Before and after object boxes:
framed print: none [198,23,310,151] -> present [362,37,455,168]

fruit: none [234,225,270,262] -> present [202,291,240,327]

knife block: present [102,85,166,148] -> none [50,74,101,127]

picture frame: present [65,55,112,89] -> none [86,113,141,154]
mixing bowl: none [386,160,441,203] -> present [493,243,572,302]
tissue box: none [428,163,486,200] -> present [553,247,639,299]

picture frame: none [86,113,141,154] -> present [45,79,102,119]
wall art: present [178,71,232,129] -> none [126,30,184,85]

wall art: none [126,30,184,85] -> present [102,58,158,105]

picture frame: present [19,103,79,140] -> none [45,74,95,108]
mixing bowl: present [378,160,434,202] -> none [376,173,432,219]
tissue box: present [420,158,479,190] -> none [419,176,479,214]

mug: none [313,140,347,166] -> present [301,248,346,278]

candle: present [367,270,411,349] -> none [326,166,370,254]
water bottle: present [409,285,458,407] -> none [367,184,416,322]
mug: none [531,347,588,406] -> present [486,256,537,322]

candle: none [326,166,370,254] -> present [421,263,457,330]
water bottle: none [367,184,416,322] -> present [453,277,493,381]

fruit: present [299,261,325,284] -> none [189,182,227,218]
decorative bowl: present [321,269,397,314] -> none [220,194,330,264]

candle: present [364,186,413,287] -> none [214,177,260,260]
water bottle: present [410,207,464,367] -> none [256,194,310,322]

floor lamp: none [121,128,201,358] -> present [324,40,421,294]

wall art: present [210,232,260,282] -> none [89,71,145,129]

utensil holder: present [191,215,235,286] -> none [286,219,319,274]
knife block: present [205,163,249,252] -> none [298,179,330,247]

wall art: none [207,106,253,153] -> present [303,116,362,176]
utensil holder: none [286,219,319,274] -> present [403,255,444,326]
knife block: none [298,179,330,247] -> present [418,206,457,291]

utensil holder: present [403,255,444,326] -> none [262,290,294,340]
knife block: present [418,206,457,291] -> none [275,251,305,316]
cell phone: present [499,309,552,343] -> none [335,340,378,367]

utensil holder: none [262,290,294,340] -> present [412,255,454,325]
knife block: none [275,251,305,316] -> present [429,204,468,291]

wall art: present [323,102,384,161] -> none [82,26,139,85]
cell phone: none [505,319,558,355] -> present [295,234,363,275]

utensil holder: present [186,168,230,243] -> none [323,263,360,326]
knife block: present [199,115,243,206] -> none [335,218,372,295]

WHAT YOU WILL DO: Print precisely the lines from the one with "knife block: present [418,206,457,291]" through the end of the data above, adding nothing.

RESULT OF THE EXERCISE:
knife block: present [418,206,457,291] -> none [275,251,305,316]
cell phone: present [499,309,552,343] -> none [335,340,378,367]

utensil holder: none [262,290,294,340] -> present [412,255,454,325]
knife block: none [275,251,305,316] -> present [429,204,468,291]

wall art: present [323,102,384,161] -> none [82,26,139,85]
cell phone: none [505,319,558,355] -> present [295,234,363,275]

utensil holder: present [186,168,230,243] -> none [323,263,360,326]
knife block: present [199,115,243,206] -> none [335,218,372,295]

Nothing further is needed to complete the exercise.